The new discovery centers on a star called HD 181327, located about 155 light-years away, in the constellation Telescopium. At just 23 million years old, HD 181327 is a cosmic infant compared with our 4.6 billion-year-old sun, and it’s encircled by a broad, dusty debris disk that is rich in small, early building blocks of planets.
“HD 181327 is a very active system,” study co-author Christine Chen, a research scientist at Johns Hopkins University in Maryland, said in a NASA statement. Frequent collisions between icy bodies in this disk are constantly stirring up fine particles of dusty water ice, which are “perfectly sized for Webb to detect,” Chen said.
The findings, published May 15 in the journal Nature, suggest these “dirty snowballs” of ice and dust could eventually play a key role in delivering water to future rocky planets that may form over the next few hundred million years. As planets take shape within the disk, comets and other icy bodies could collide with the young worlds and shower them with water — a process thought to have helped seed early Earth with the water that sustains life today.
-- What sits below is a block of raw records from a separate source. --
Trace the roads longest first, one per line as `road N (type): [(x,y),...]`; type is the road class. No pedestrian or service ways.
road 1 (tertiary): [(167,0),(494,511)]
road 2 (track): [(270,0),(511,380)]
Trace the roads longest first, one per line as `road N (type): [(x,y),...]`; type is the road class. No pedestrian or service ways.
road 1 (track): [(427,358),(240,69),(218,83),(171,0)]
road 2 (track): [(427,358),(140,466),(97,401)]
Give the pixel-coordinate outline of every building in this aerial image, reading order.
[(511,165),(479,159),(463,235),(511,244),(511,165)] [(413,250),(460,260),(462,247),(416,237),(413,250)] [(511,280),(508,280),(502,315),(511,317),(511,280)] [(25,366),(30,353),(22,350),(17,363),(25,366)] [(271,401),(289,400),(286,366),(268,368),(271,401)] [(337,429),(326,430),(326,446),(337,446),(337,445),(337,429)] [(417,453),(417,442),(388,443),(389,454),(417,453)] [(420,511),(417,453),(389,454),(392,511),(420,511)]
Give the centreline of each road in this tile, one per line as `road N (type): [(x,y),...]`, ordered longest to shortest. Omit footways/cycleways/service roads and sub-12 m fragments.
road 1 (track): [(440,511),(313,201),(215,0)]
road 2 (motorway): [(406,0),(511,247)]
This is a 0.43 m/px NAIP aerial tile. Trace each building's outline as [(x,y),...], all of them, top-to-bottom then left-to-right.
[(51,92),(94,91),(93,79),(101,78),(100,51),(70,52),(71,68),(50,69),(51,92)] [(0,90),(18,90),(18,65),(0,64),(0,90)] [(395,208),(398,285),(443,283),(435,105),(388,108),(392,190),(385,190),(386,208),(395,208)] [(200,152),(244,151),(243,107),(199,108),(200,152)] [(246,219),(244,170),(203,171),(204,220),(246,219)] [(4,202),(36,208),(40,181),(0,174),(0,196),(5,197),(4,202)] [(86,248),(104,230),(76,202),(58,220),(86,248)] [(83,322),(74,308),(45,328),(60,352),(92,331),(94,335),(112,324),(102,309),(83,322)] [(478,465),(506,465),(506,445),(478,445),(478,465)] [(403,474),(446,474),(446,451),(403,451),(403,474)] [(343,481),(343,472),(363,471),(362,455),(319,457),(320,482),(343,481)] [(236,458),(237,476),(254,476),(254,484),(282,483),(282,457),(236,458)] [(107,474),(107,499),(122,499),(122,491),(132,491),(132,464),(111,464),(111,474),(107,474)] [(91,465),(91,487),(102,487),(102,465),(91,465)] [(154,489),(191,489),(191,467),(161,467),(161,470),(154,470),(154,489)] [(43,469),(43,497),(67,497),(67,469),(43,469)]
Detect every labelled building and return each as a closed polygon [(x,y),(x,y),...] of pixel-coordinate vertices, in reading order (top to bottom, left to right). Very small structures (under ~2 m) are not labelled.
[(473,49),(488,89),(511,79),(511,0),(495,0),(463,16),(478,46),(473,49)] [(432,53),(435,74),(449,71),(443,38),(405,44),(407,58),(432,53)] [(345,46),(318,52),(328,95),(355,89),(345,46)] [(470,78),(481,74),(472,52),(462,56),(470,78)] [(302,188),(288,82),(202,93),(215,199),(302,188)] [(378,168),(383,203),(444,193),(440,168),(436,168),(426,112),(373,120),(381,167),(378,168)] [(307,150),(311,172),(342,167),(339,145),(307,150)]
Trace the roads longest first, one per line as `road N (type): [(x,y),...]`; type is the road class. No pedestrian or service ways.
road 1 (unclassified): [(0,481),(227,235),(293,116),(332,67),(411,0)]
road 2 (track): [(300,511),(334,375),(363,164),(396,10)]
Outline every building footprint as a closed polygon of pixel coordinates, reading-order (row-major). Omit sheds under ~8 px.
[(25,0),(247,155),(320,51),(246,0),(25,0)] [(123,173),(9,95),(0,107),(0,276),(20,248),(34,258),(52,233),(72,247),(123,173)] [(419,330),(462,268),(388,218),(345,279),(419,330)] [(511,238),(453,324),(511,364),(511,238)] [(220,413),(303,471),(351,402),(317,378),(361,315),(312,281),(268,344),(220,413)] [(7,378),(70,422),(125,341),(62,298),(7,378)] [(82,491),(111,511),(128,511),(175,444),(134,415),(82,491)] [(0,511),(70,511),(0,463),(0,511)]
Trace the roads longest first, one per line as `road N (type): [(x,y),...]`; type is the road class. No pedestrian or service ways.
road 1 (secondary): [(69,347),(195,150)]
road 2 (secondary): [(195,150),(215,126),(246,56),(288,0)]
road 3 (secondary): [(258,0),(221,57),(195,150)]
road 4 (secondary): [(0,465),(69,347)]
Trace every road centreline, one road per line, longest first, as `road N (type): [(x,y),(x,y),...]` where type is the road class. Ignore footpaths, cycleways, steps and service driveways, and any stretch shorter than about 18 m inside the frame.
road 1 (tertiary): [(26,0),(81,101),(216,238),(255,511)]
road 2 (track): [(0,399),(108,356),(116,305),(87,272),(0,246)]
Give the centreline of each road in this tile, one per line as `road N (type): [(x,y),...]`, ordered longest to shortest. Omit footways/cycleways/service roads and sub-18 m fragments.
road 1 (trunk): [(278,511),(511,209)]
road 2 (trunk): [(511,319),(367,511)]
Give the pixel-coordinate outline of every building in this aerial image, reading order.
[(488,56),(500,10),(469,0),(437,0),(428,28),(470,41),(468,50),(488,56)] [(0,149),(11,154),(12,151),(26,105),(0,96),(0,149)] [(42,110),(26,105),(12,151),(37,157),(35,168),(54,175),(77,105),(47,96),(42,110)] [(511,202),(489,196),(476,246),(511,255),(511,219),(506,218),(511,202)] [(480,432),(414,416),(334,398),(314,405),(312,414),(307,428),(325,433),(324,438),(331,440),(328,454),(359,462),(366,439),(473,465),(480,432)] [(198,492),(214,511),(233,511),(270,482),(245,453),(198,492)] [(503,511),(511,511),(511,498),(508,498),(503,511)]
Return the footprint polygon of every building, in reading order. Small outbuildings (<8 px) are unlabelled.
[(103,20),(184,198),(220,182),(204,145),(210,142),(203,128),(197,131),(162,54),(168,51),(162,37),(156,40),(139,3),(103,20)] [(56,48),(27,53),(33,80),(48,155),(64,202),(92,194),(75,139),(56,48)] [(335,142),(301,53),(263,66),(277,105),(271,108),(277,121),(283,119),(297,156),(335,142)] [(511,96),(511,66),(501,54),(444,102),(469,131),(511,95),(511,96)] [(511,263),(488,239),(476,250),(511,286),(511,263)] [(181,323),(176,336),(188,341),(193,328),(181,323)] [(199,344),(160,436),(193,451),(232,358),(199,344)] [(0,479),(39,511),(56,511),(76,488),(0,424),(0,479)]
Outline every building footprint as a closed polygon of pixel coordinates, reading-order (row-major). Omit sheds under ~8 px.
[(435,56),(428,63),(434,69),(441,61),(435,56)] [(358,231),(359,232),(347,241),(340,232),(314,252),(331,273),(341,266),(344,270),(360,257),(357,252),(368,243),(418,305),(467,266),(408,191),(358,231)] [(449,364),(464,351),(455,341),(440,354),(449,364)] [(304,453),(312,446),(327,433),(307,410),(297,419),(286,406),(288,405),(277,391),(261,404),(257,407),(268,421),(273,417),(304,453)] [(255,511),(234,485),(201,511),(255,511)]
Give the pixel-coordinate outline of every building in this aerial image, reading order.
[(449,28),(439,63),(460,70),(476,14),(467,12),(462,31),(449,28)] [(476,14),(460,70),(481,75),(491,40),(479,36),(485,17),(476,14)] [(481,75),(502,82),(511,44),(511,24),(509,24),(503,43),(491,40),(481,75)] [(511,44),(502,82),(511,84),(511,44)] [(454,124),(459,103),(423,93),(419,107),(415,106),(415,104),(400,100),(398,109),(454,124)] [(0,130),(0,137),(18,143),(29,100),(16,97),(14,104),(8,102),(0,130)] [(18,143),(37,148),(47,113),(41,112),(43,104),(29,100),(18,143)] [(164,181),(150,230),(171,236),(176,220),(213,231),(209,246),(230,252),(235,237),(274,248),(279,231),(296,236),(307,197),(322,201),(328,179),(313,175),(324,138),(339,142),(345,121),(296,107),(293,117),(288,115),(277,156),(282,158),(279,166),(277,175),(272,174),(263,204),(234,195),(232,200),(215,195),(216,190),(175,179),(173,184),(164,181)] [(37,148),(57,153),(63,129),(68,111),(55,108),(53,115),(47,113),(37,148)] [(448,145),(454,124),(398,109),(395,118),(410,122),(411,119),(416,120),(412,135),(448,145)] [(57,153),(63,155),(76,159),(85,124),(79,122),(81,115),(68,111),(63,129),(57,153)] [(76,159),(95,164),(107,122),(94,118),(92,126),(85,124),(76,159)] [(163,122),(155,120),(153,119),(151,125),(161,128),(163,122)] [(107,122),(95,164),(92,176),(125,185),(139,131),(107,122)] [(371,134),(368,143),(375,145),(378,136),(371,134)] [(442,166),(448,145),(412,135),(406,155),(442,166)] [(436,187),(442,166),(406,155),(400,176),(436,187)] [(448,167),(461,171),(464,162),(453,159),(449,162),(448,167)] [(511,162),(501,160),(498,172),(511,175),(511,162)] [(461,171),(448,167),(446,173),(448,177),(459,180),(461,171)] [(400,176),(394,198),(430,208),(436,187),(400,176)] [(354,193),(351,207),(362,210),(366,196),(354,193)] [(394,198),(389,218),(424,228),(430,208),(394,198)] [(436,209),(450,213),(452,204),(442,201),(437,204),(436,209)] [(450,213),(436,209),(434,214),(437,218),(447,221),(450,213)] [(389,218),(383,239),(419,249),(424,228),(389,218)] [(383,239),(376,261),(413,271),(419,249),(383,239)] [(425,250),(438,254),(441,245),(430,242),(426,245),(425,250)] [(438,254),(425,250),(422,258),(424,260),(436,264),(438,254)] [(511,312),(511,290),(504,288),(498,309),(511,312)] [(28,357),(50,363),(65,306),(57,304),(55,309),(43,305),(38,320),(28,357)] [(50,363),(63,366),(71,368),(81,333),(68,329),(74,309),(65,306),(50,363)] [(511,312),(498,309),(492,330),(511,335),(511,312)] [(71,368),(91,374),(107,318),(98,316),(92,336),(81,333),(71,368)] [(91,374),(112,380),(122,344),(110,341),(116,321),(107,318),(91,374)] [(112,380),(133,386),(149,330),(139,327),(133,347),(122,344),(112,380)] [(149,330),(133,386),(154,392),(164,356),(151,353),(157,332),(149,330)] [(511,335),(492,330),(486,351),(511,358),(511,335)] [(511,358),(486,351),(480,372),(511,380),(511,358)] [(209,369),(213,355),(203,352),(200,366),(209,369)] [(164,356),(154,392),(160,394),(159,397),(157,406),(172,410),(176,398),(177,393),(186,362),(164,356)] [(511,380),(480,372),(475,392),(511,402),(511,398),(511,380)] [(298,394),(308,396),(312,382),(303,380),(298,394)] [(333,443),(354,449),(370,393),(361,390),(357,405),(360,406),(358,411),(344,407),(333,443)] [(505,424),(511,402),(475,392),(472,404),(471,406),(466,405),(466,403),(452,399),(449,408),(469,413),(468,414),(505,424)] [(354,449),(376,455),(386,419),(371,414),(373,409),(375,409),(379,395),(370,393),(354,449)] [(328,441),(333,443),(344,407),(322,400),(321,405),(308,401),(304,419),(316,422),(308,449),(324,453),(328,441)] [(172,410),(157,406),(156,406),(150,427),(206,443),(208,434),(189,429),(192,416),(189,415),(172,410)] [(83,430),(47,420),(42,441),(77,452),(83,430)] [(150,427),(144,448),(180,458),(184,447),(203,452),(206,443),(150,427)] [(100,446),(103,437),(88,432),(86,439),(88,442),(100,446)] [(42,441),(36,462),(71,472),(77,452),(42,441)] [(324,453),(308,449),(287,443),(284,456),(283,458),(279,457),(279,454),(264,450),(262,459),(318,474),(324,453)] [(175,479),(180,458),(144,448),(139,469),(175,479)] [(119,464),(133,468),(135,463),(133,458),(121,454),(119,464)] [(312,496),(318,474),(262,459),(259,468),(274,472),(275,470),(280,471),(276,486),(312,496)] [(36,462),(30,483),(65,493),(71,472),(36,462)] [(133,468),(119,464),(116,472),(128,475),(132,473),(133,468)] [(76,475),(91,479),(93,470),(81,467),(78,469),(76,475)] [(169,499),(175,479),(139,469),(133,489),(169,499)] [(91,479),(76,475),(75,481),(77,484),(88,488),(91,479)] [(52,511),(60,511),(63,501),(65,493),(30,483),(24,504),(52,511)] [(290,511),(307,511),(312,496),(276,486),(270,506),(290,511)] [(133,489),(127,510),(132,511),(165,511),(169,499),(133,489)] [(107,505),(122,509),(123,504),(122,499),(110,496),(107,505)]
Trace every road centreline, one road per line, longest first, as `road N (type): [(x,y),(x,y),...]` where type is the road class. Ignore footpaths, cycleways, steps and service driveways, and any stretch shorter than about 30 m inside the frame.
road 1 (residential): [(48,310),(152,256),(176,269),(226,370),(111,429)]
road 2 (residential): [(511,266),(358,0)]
JWST revealed that most of the distant star system’s water ice is concentrated in the outer regions of the disk, where temperatures are cold enough for it to remain stable. Closer in, the ice becomes increasingly scarce, likely vaporized by the star’s ultraviolet radiation or locked away in larger rocky bodies known as planetesimals, which remain invisible to JWST’s infrared instruments.
According to the research team, the debris disk around HD 181327 resembles what the Kuiper Belt — the vast, doughnut-shaped region of icy bodies beyond Neptune — likely looked like billions of years ago during the early stages of our solar system’s evolution.
“What’s most striking is that this data looks similar to the telescope’s other recent observations of Kuiper Belt objects in our own solar system,” Chen said in the statement.